Saved entries →

Content starts

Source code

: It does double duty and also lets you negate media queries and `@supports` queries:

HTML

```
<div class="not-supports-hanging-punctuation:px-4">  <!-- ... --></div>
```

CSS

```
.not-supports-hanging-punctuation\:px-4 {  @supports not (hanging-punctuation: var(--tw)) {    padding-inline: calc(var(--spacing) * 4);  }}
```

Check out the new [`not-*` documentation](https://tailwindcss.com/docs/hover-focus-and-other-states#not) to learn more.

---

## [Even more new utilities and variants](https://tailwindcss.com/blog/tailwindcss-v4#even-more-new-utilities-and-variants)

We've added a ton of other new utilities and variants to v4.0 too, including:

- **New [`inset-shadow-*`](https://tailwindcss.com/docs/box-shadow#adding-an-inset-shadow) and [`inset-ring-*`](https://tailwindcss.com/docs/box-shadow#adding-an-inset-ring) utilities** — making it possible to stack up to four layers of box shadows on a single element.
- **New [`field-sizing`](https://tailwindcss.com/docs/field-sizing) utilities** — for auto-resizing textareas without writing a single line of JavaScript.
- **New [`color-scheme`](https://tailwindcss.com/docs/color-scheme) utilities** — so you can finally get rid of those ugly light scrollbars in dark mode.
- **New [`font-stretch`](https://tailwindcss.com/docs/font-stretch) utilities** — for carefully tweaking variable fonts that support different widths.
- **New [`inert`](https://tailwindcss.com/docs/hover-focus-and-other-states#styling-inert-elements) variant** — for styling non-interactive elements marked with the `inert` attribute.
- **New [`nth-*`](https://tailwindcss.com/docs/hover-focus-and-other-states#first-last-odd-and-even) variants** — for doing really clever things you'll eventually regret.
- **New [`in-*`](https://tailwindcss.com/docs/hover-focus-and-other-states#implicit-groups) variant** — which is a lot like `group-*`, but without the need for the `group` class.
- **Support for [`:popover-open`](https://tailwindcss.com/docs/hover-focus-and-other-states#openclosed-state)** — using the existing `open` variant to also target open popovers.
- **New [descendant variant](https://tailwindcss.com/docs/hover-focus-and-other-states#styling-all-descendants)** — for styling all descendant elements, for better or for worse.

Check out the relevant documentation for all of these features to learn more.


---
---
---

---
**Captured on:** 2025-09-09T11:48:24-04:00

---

Content ends

REQUIRED WORK →
Check each line above for the word "supports" and say how many have it, with nothing else.

EXPECTED ANSWER →
3